Friday, March 4, 2011

A Decade Of Helping ‘Sister City’

By LAURA COX
Ten years of small steps are bringing results that seemed unattainable.
Over New Year’s, when Dr. Ashok Malhotra visited the school he founded a decade ago in Dundlod, India, he discovered 10 2009 graduates now are attending college.
That was among the achievements marked in the 10th anniversary celebration of the Indo-International School when Malhotra and his partner, Linda Drake, visited Oneonta’s Sister City in India’s Rajasthan state Dec. 31 to Jan. 4.
Malhotra, a SUNY Oneonta distinguished teaching professor, is founder and president of the Ninash Foundation, and in December 2000 convinced then-Mayor Kim Muller and Common Council  creating the Sister City tie with Dundlod.
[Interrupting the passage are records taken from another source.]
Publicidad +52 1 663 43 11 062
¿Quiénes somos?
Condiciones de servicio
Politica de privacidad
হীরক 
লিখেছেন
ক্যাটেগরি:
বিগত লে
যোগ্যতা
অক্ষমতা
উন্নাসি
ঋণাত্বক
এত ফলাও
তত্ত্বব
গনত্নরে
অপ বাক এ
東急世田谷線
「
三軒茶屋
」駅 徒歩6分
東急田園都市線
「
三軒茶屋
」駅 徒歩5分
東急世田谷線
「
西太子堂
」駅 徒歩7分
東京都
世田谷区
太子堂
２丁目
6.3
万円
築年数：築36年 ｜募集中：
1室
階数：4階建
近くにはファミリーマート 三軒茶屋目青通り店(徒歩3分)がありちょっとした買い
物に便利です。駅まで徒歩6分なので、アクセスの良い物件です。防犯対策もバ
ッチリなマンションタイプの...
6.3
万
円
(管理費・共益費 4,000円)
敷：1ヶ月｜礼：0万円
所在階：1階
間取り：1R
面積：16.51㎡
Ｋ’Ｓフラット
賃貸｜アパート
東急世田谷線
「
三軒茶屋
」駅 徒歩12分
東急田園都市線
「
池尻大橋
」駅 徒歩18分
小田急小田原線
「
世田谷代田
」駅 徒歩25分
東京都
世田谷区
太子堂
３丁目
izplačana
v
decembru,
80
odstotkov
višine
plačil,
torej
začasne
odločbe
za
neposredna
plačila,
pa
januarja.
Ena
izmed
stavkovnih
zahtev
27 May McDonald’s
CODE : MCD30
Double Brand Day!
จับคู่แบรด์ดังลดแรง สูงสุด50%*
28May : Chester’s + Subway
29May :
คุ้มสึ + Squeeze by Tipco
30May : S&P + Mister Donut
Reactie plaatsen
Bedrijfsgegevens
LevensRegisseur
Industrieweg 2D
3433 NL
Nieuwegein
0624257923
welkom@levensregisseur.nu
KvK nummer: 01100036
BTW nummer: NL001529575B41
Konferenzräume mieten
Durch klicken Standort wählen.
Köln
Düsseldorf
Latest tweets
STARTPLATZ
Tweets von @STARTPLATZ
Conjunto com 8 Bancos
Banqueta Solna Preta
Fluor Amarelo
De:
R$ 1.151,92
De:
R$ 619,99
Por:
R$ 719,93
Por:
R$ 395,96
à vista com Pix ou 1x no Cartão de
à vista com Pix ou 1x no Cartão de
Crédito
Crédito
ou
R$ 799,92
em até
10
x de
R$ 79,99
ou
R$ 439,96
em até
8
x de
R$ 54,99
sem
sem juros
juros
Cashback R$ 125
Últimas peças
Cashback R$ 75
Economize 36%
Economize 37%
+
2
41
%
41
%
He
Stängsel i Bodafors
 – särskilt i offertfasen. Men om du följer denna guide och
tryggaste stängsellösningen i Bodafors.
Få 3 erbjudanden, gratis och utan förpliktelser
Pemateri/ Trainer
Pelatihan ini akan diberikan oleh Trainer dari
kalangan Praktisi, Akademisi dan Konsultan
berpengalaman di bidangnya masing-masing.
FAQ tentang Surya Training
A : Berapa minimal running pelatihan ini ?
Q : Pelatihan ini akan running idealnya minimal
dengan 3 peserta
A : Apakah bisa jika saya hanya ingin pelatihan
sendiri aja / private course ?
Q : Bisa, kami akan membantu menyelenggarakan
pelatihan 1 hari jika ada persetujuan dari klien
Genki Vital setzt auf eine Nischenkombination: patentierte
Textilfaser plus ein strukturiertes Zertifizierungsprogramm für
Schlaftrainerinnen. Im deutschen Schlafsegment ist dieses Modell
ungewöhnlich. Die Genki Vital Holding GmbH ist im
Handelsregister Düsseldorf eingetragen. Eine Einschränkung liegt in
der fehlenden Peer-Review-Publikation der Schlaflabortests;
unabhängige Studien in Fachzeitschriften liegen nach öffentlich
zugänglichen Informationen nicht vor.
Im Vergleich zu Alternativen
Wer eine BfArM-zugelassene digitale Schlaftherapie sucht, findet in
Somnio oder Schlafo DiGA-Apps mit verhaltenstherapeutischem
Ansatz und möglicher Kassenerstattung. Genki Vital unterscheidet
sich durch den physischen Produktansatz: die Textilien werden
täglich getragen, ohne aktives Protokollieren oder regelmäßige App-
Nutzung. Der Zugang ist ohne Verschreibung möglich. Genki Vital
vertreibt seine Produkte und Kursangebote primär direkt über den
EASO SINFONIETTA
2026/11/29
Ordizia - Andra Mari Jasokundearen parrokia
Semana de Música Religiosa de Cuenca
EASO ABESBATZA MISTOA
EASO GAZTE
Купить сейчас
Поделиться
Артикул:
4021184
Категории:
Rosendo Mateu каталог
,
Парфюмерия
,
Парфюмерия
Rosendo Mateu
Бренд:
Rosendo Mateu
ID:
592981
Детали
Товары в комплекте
The proclamation established “diplomatic ties” to extend “the hand of friendship.”
In January 2001, then-SUNY Oneonta President Alan Donovan traveled with Malhotra to Dundlod and read the Common Council’s proclamation to the chairman of the village council there.
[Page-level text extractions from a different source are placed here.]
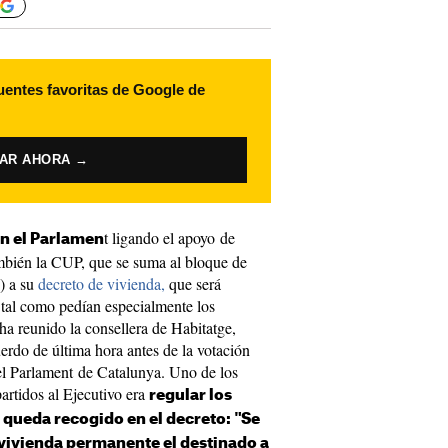
uentes favoritas de Google de
VAR AHORA →
t ligando el apoyo de
en el Parlamen
ambién la CUP, que se suma al bloque de
) a su
decreto de vivienda,
que será
 tal como pedían especialmente los
 ha reunido la consellera de Habitatge,
uerdo de última hora antes de la votación
 el Parlament de Catalunya. Uno de los
artidos al Ejecutivo era
regular los
í queda recogido en el decreto:
"Se
vivienda permanente el destinado a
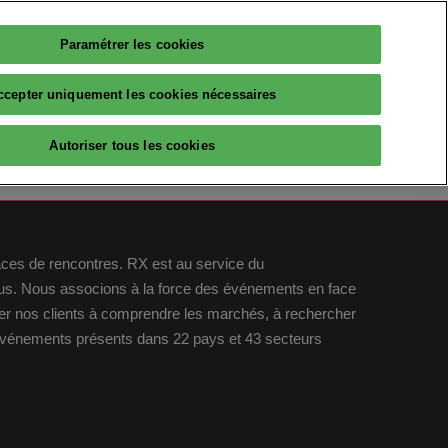
Paramétrer les cookies
Français
PARTICIPER
ccepter uniquement les cookies nécessaires
Français
English
RESSOURCES
Autoriser tous les cookies
AI
Avis d'experts
Partenaires
The Big Data & AI Insiders
laces de rencontres. RX est au service du
idus. Nous associons à la force des événements en face
lleqt
ider nos clients à comprendre les marchés, à rechercher
 événements présents dans 22 pays et 43 secteurs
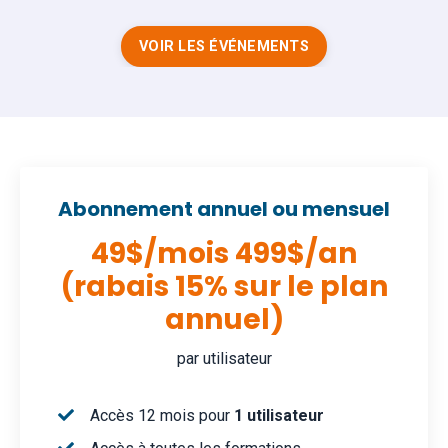
VOIR LES ÉVÉNEMENTS
Abonnement annuel ou mensuel
49$/mois 499$/an
(rabais 15% sur le plan
annuel)
par utilisateur
Accès 12 mois pour
1 utilisateur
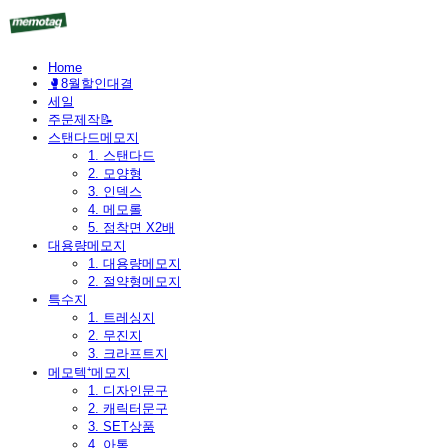
Home
🥊8월할인대결
세일
주문제작📝
스탠다드메모지
1. 스탠다드
2. 모양형
3. 인덱스
4. 메모롤
5. 점착면 X2배
대용량메모지
1. 대용량메모지
2. 절약형메모지
특수지
1. 트레싱지
2. 무진지
3. 크라프트지
메모텍⁺메모지
1. 디자인문구
2. 캐릭터문구
3. SET상품
4. 아톰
The Ninash Foundation now supports five schools and provides free education to approximately 1,050 impoverished children in remote villages in India, including two schools – an elementary and high school – in Dundlod hosting 550 students.
Since this declaration was made, Malhotra and Drake, Ninash Foundation treasurer and director of the SUNY Oneonta Center for Social Responsibility and Community, have been lucky enough to have the financial support of many local community members, elementary schools, and the two local colleges and their students.
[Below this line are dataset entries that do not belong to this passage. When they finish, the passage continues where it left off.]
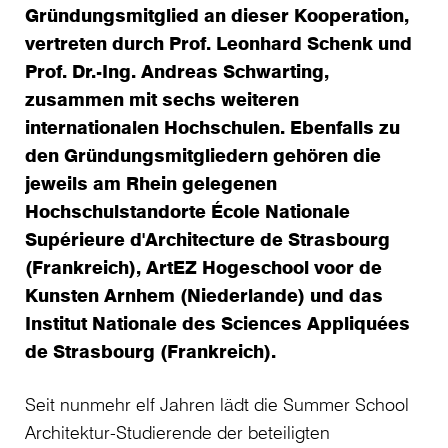
Gründungsmitglied an dieser Kooperation,
vertreten durch Prof. Leonhard Schenk und
Prof. Dr.-Ing. Andreas Schwarting,
zusammen mit sechs weiteren
internationalen Hochschulen. Ebenfalls zu
den Gründungsmitgliedern gehören die
jeweils am Rhein gelegenen
Hochschulstandorte École Nationale
Supérieure d'Architecture de Strasbourg
(Frankreich), ArtEZ Hogeschool voor de
Kunsten Arnhem (Niederlande) und das
Institut Nationale des Sciences Appliquées
de Strasbourg (Frankreich).
Seit nunmehr elf Jahren lädt die Summer School
Architektur-Studierende der beteiligten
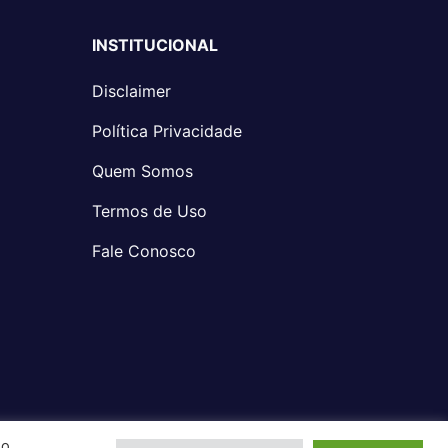
INSTITUCIONAL
Disclaimer
Política Privacidade
Quem Somos
Termos de Uso
Fale Conosco
Ao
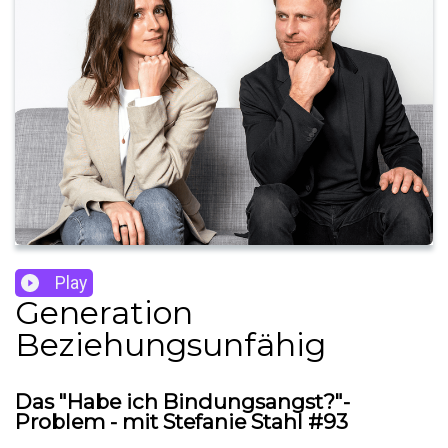
Play
Generation
Beziehungsunfähig
Das "Habe ich Bindungsangst?"-
Problem - mit Stefanie Stahl #93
It spurred the initiation of local fundraisers to help fund the Dundlod schools and promote literacy throughout the village as well as the addition of lessons on Indian culture to the third grade curriculum at local elementary schools, Malhotra said.
Over the past 10 years Riverside Elementary held repeated penny drives.  Greater Plains Elementary’s “kiss the goat” fundraiser has bought 18 goats for the poorest of poor families in Dundlod and collected recyclables to buy school supplies.  Center Street School children raised more than $700 for a teacher’s salary. 
SUNY Oneonta sororities and fraternities have raised funds for a playground and books.  Local Indian musicians have organized benefit concerts.  Most recently, the Chi Upsilon Sigma National Latin Sorority planned a Walk for Literacy.